Khaled Hosseini

Posted on Jul 4, 2023 • Edited on Sep 23, 2024

Play Microservices: Report service

#microservices #python #kafka #grpc

This is the 5th part of a series of articles under the name "Play Microservices". Links to other parts:
Part 1: Play Microservices: Bird's eye view
Part 2: Play Microservices: Authentication
Part 3: Play Microservices: Scheduler service
Part 4: Play Microservices: Email service
Part 5: You are here
Part 6: Play Microservices: Api-gateway service
Part 7: Play Microservices: Client service
Part 8: Play Microservices: Integration via docker-compose
Part 9: Play Microservices: Security

The source code for the project can be found here:

Summary
Tools
Docker dev environment
Developement services
- Database service: Mongodb
- Mongo express service
- Kafka metadata service: Zookeeper
- Zoonavigator service
- Message broker service: Kafka
- Kafka-ui service
- Report-grpcui-service
Report service: Python
To do

Summary

Up to now we have developed 4 services. Now, our objective is to create a report service for our microservices application. This service is responsible for saving all events in our application. It listens to all kafka events and save them in a database. To develop this service , we need four distinct services: a database service, a message broker service, a metadata database service dedicated to supporting the message broker, and the report service itself, which is a gRPC API service. Additionally, in the development environment, we include four extra services specifically for debugging purposes. These services consist of Mongo Express, used to manage our database service, Kafkaui for managing our Kafka service, Zoonavigator for the Zookeeper service, and grpcui for testing our gRPC API.
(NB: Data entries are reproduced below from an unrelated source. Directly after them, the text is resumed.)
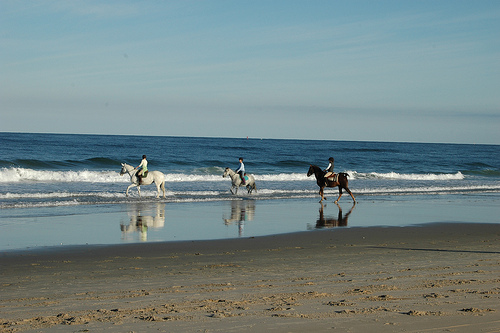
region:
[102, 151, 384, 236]
three people riding horses on the beach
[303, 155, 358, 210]
a person riding a brown horse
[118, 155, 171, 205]
a person riding a white horse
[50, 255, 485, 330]
wet sand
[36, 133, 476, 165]
a blue ocean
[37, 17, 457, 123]
a slightly hazy sky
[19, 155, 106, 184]
ocean waves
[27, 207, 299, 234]
the shoreline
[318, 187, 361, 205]
a horse's legs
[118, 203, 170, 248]
the reflection of a horse and rider on the shore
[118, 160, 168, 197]
White horse running in the water of a beach.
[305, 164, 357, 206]
Dark brown horse running on the beach.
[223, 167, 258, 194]
Horse with a rider running on the beach in the middle of two other horses.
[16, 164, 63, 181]
White waves coming out of the ocean.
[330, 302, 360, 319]
Piles of sand on the beach.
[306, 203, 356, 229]
Reflection of a brown horse on the wet sand of the beach.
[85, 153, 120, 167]
small sized wave in the water of the ocean.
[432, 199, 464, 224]
Wet sand on the beach.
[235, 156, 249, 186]
Man riding a horse that is in the middle of two other horses on the beach.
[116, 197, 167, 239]
Reflection of a white horse running on the beach.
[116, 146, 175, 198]
This is white horse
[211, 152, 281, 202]
This is grey horse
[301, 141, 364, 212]
This is black horse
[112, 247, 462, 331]
This is sand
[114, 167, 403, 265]
The water has reflection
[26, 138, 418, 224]
This water has waves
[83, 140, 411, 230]
These people look happy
At the end, the project directory structure will appear as follows:

Tools

The tools required In the host machine:

Docker: Containerization tool
VSCode: Code editing tool
Dev containsers extension for VSCode
Docker extension for VSCode
Git

The tools and technologies that we will use Inside containers for each service:

Database service: Mongo
Mongo express service: Mongo express
Messaging service: Kafka
Kafka-ui service: Kafka-ui
Metadata service: Zookeeper
Zoonavigator service: Zoonavigator
grpcui service: grpcui
report service:
- Python : programming language
- grpc: gRPC framework for python
- Pymongo: Query builder for our database communication.
- Kafka-Python for our message broker communications from python.
- grpcio-tools For compiling .proto files to python.

Docker dev environment

Development inside Docker containers can provide several benefits such as consistent environments, isolated dependencies, and improved collaboration. By using Docker, development workflows can be containerized and shared with team members, allowing for consistent deployments across different machines and platforms. Developers can easily switch between different versions of dependencies and libraries without worrying about conflicts.

When developing inside a Docker container, you only need to install Docker, Visual Studio Code, and the Dev Containers and Dockerextensions on VS Code. Then you can run a container using Docker and map a host folder to a folder inside the container, then attach VSCode to the running container and start coding, and all changes will be reflected in the host folder. If you remove the images and containers, you can easily start again by recreating the container using the Dockerfile and copying the contents from the host folder to the container folder. However, it's important to note that in this case, any tools required inside the container will need to be downloaded again. Under the hood, When attaching VSCode to a running container, Visual Studio code install and run a special server inside the container which handle the sync of changes between the container and the host machine.

Development services

Create a folder for the project and choose a name for it (such as 'microservice'). Then create a folder named report. This folder is the root directory of current project. You can then open the root folder in VS Code by right-clicking on the folder and selecting 'Open with Code'.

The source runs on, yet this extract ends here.